One of the criteria for our insurance was that the car wouldn't be driven too much, thinking that the less it's driven, the less risk you'd take and the less it would cost. Instead of a 3,000-mile cap on your annual BMW adventures, we pushed it to 20,000 miles, a hefty amount of driving for anyone. Though your projected time on the road increased by more than 600%, the rates only increased 30% to $1,176.80 for full coverage and $381.80 for liability only. So, we're sacrificing 17,000 miles of M3-induced smiles, laughter and near-death experiences on the Interstate for a measly $350 savings?

Come to think of it, it just doesn't seem right to keep such a beautiful car locked away in the garage when there are roads to explore, tires to squeal and clutches to burn out.

You can draw your own conclusions from the examples above about which company is best to provide for you a sense of security. Perhaps you need more from an insurance company than you saw here, or perhaps you like to gamble with your life by not having insurance at all. And if you do, remember this: There are three million injuries and 40,000 deaths in the United States each year because of car accidents (that's one person dead every 13 minutes and 10 people injured every second of every hour, all day long).

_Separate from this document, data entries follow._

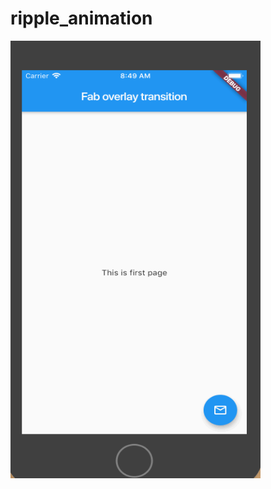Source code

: # ripple_animation
<img src="https://github.com/SonQBChau/ripple_animation/blob/master/ss.gif" width="400" height="700">
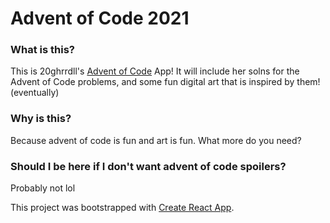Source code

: # Advent of Code 2021

### What is this?

This is 20ghrrdll's [Advent of Code](https://adventofcode.com/) App! It will include her solns for the Advent of Code problems, and some fun digital art that is inspired by them! (eventually)

### Why is this?

Because advent of code is fun and art is fun. What more do you need?

### Should I be here if I don't want advent of code spoilers?

Probably not lol

This project was bootstrapped with [Create React App](https://github.com/facebook/create-react-app).
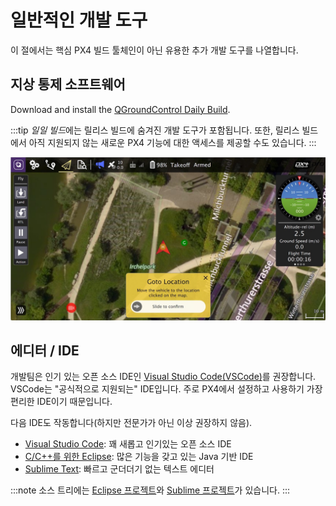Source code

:# 일반적인 개발 도구

이 절에서는 핵심 PX4 빌드 툴체인이 아닌 유용한 추가 개발 도구를 나열합니다.

## 지상 통제 소프트웨어

Download and install the [QGroundControl Daily Build](https://docs.qgroundcontrol.com/master/en/releases/daily_builds.html).

:::tip
*일일 빌드*에는 릴리스 빌드에 숨겨진 개발 도구가 포함됩니다. 또한, 릴리스 빌드에서 아직 지원되지 않는 새로운 PX4 기능에 대한 액세스를 제공할 수도 있습니다.
:::

![QGroundControl](../../assets/toolchain/qgc_goto.jpg)


## 에디터 / IDE

개발팀은 인기 있는 오픈 소스 IDE인 [Visual Studio Code(VSCode)](../dev_setup/vscode.md)를 권장합니다. VSCode는 "공식적으로 지원되는" IDE입니다. 주로 PX4에서 설정하고 사용하기 가장 편리한 IDE이기 때문입니다.

다음 IDE도 작동합니다(하지만 전문가가 아닌 이상 권장하지 않음).
* [Visual Studio Code](https://code.visualstudio.com/): 꽤 새롭고 인기있는 오픈 소스 IDE
* [C/C++를 위한 Eclipse](https://www.eclipse.org/downloads/eclipse-packages/): 많은 기능을 갖고 있는 Java 기반 IDE
* [Sublime Text](https://www.sublimetext.com): 빠르고 군더더기 없는 텍스트 에디터

:::note
소스 트리에는 [Eclipse 프로젝트](https://github.com/PX4/PX4-Autopilot/blob/master/eclipse.project)와 [Sublime 프로젝트](https://github.com/PX4/PX4-Autopilot/blob/master/Firmware.sublime-project)가 있습니다.
:::
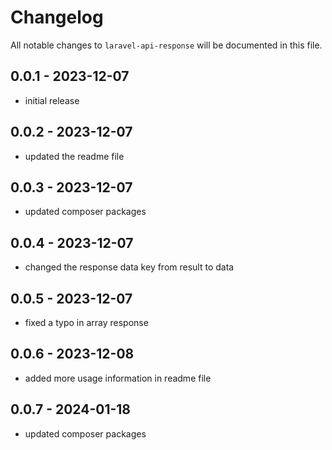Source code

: # Changelog

All notable changes to `laravel-api-response` will be documented in this file.

## 0.0.1 - 2023-12-07

- initial release

## 0.0.2 - 2023-12-07

- updated the readme file

## 0.0.3 - 2023-12-07

- updated composer packages

## 0.0.4 - 2023-12-07

- changed the response data key from result to data

## 0.0.5 - 2023-12-07

- fixed a typo in array response

## 0.0.6 - 2023-12-08

- added more usage information in readme file

## 0.0.7 - 2024-01-18

- updated composer packages
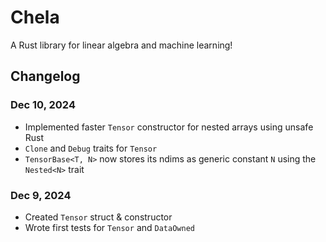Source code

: # Chela

A Rust library for linear algebra and machine learning!

## Changelog

### Dec 10, 2024

- Implemented faster `Tensor` constructor for nested arrays using unsafe Rust
- `Clone` and `Debug` traits for `Tensor`
- `TensorBase<T, N>` now stores its ndims as generic constant `N` using the `Nested<N>` trait

### Dec 9, 2024

- Created `Tensor` struct & constructor
- Wrote first tests for `Tensor` and `DataOwned`
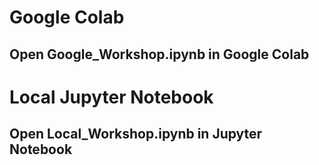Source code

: <!--- Explain that Google_Workshop.ipynb is the notebook to open in Google Colab --->
<!--- Explain that Local_Workshop.ipynb is the notebook to open in Jupyter Notebook --->

# Google Colab 
## Open Google_Workshop.ipynb in Google Colab

# Local Jupyter Notebook
## Open Local_Workshop.ipynb in Jupyter Notebook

According to the National Highway Traffic Safety Administration, 26% of all drivers (no matter what risk group they belong to) have been in an auto accident in the last five years. Auto insurance has become a necessary evil in our lives, a shield against the irresponsibility of others and the carelessness of our own actions.

Protect yourself, if not from yourself, then most certainly from everyone else on the road. They all drive like crap.